[Exercise text Boundary: Start]

When learning about firewalls it’s important to understand that a firewall is a system that is built to protect your network. There are multiple firewall setups you can purchase and implement. Some PC’s that run Windows even come with their own operating system firewall that consumers can use to help protect themselves and their data.

Firewall technologies have evolved mostly in three generations. The first of these is the packet filters type of firewall. Packet filters did just what they said; they filtered packets of data (the fundamental building block of data transfer on networks) in order to see if the data should be allowed to continue on. If the data passed the set of filter rules, it could then carry on and transfer to the next point in the network. During this process if data did not succeed in passing the packet rules it was then simply rejected often resulting in an error message and additional notifications.

The second generation of firewall technology were firewalls with stateful filters, which are known as stateful firewalls. These keep track of network connections, allowing the firewall to match packets with connections and make sure they are authorized on the network. While firewalls were originally invented to block incoming traffic, stateful filters make it possible to manage which connections are allowed and what packets of data can pass through. Rather than simply analyzing the data to determine whether or not it is acceptable, they can look at the network connection and determine if it has the authority to be sending data at all.

The third generation of firewall technologies are application layer firewalls. These have revolutionized the way data packets are managed and controlled when passing through the network. By adding a layer that determines whether or not the communication or data is appropriate for the application to which it is being delivered.

[Exercise text Boundary: End]
[Available data Boundary: Start]

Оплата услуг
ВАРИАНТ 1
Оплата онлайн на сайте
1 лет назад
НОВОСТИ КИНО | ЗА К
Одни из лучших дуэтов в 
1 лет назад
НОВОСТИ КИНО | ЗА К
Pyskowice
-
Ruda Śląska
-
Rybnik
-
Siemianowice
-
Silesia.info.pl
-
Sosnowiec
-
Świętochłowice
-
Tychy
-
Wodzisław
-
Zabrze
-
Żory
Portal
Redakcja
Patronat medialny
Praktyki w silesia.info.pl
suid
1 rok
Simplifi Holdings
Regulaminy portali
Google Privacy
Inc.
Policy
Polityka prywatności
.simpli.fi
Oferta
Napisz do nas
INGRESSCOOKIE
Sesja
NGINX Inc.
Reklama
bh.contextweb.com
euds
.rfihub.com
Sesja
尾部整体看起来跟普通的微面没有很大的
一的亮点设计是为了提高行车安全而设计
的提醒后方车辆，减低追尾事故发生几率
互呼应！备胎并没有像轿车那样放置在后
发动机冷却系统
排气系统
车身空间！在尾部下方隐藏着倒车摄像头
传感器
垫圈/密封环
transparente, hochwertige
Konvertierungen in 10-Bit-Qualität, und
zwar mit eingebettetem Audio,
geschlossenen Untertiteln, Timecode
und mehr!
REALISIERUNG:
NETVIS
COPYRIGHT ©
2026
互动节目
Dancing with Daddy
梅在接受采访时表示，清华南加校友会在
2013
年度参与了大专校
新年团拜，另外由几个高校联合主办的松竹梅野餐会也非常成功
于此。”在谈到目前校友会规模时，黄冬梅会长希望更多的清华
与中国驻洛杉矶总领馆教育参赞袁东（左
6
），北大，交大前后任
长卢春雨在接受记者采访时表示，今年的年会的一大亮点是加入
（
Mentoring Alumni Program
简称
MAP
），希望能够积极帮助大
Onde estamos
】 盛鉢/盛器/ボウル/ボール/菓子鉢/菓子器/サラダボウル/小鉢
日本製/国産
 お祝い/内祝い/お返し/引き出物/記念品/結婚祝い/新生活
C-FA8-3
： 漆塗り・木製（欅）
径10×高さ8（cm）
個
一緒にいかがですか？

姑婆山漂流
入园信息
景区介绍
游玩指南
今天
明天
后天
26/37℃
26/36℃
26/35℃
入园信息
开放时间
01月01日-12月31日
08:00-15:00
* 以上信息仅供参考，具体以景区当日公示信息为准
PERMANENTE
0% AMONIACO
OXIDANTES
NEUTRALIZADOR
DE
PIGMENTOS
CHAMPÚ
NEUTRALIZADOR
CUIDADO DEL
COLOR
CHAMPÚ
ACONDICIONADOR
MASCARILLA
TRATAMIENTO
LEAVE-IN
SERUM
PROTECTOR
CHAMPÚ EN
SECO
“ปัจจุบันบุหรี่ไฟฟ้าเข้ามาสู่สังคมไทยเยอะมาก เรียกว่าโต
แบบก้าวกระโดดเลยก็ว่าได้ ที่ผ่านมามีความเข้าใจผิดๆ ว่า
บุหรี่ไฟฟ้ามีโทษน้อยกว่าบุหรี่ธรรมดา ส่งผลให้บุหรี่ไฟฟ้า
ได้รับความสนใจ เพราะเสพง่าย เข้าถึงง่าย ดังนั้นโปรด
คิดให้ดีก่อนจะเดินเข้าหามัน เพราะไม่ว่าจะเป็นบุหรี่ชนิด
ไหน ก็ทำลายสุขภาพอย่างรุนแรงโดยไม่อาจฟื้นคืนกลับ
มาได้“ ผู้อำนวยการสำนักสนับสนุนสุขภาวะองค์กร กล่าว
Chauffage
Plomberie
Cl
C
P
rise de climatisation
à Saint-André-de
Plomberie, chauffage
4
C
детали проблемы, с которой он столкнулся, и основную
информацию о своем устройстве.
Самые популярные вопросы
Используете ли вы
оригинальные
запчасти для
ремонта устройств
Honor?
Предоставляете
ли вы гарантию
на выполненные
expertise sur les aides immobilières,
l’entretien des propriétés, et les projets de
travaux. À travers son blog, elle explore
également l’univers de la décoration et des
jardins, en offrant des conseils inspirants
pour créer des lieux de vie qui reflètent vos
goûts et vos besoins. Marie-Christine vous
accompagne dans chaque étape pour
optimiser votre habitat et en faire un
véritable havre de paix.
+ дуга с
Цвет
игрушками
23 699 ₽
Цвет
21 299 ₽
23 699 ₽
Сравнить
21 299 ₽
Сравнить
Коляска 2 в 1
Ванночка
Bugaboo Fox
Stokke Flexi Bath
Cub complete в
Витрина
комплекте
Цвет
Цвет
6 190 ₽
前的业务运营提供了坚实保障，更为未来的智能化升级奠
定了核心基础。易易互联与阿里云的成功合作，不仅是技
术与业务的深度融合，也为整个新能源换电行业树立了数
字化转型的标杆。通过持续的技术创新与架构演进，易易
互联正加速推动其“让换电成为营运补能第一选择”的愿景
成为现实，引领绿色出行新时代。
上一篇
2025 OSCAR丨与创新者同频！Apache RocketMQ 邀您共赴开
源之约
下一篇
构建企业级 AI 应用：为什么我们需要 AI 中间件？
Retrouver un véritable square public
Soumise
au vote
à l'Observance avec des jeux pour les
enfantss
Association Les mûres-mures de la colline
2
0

[Available data Boundary: End]

What to work on
Answer these about the firewall text:
(a) What does the text call the fundamental building block of data transfer on networks?
(b) What do stateful firewalls keep track of?
(c) Which generation of firewall technology are application layer firewalls?

Output of the exercise
(a) Packets of data.
(b) Network connections.
(c) The third generation.